## PASSAGE FOR REVIEW
New Hydrogel can temporarily seal wound, then reopen wound for the next stage surgery


Everyone of a certain age remembers the pain of a doctor’s stripping off adhesive tape from a wound. Now a chemist, Professor Mark Grinstaff, Ph.D., his students and Harvard Medical School Assistant Professors of Orthopedic Surgery Edward K. Rodriguez, M.D. and Ara Nazarian, Dr.Sc. have developed a hydrogel that not only seals wounds but can then be dissolved and gently removed from the site of the injury.

As explained by writer Mark Dwortzan in BU Biomedical Engineering, the gel is intended for use with wounds that must be quickly closed to stem blood loss and prevent infection, but then later reopened for additional treatment. The developers of the gel say that their wound closure system is the first that will not only stop bleeding for several hours, adhere to the wound site, be easy to apply and also be simple to remove when other procedures are called for.

“Today’s trauma wound closure materials, once applied, must later be cut out,” said Grinstaff. “We’ve introduced a mild process for removing a hydrogel sealant from a wound where there’s no cutting or scraping involved.”

## MATERIAL SHOWN
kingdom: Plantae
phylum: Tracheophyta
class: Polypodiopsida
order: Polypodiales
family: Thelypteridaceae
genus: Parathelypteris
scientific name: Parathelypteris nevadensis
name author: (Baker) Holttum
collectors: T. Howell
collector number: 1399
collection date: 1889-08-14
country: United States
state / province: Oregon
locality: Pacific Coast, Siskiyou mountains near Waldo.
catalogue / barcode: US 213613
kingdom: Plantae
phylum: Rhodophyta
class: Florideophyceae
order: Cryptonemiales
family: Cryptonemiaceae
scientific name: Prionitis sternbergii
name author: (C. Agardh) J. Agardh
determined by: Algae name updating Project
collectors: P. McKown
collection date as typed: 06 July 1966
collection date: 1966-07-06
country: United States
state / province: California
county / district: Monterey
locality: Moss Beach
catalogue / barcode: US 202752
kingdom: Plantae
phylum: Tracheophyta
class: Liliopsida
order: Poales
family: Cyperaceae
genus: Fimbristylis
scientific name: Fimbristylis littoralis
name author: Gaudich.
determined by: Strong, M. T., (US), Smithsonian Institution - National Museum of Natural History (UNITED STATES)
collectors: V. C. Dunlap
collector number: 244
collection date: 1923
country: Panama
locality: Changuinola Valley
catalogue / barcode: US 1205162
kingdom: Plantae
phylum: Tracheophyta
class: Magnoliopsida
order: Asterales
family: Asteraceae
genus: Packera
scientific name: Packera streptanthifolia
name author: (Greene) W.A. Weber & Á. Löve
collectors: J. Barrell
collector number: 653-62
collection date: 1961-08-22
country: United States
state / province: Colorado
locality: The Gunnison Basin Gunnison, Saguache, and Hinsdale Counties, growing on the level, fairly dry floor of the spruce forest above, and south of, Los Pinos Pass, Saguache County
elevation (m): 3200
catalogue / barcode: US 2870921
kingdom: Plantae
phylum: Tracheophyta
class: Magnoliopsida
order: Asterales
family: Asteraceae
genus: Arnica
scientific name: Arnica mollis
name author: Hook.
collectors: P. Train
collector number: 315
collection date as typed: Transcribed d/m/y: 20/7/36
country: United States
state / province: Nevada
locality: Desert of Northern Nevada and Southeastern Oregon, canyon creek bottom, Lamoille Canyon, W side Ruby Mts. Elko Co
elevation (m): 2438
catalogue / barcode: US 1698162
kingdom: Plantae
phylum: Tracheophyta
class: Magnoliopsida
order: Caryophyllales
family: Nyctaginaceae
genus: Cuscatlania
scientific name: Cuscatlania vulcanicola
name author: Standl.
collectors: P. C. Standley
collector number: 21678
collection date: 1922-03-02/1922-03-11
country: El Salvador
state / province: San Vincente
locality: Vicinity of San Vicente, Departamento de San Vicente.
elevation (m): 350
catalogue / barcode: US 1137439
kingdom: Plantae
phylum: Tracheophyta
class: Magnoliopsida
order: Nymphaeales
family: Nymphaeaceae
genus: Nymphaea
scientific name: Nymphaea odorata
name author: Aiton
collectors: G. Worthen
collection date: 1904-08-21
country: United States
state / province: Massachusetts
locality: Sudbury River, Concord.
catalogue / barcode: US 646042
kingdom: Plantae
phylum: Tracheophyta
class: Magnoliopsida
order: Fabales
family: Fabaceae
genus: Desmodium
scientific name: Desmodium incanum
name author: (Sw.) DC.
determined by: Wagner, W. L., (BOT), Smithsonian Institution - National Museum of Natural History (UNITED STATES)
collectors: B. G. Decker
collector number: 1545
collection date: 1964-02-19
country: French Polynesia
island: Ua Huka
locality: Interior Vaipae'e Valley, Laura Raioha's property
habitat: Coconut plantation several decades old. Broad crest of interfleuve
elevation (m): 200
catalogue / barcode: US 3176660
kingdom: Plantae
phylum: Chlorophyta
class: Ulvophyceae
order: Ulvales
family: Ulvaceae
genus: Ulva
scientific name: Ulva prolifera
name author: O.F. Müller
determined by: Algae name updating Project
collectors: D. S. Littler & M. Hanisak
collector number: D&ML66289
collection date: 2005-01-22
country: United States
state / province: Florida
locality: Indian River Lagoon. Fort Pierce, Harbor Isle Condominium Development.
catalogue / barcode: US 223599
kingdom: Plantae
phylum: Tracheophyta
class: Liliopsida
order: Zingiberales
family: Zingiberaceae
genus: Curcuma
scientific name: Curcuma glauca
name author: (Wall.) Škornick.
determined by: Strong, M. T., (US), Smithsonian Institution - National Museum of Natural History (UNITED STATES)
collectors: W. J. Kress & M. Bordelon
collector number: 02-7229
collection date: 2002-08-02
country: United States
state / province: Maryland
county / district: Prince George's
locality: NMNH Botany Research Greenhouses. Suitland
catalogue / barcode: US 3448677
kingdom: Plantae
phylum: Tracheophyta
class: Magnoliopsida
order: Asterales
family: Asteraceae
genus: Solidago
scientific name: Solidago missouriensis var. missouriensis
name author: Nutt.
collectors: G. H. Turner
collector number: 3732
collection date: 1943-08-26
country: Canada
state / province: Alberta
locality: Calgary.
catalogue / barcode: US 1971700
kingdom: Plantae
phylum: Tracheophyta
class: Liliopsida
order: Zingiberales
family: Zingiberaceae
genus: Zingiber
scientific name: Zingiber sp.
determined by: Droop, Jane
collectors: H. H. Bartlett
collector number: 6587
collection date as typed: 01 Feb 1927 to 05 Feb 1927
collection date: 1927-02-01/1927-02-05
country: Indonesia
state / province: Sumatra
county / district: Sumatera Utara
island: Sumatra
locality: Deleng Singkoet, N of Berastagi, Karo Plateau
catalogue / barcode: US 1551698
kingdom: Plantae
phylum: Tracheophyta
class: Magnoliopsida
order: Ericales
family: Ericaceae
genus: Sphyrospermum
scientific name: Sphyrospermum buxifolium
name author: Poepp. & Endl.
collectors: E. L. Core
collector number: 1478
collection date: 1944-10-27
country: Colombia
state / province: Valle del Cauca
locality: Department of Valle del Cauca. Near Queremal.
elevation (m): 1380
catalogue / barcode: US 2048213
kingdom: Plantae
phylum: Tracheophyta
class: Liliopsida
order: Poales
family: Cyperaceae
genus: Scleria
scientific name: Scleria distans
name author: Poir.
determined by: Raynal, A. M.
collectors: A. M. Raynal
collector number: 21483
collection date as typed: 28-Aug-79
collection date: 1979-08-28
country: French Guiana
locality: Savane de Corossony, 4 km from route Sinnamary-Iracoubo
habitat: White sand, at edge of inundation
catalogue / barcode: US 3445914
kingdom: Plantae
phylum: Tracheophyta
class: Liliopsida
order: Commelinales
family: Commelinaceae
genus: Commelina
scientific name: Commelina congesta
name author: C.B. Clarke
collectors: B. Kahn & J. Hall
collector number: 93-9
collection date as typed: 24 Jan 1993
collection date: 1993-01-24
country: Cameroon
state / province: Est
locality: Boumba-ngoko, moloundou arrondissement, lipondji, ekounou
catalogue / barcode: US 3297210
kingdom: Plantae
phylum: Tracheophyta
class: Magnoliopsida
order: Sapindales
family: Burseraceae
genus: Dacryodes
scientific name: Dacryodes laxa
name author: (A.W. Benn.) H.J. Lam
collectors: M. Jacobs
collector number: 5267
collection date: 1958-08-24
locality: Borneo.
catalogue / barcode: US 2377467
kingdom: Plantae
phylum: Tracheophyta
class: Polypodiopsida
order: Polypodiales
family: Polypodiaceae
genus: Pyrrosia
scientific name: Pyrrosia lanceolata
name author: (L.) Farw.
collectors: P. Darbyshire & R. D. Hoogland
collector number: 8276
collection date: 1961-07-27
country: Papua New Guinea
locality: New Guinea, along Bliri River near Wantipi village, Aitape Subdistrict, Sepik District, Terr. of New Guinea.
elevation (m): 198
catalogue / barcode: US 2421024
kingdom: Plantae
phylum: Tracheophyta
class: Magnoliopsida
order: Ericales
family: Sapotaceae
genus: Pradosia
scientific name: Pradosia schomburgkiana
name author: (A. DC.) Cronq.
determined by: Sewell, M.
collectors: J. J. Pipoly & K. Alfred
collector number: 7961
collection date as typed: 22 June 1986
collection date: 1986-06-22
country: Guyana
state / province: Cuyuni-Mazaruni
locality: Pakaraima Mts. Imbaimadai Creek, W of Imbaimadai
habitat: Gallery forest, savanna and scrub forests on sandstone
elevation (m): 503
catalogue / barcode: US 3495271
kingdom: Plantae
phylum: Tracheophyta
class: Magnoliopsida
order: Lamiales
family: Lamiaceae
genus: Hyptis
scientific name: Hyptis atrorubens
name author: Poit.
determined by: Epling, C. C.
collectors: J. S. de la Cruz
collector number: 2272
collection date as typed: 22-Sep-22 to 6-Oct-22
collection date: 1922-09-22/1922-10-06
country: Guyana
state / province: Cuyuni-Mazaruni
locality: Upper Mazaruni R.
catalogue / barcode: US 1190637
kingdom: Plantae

## EXERCISE OBJECTIVE
In the hydrogel article, what does Grinstaff say must later be done to today's trauma wound closure materials once they are applied?

## SOLUTION TO THE PROBLEM
They must later be cut out.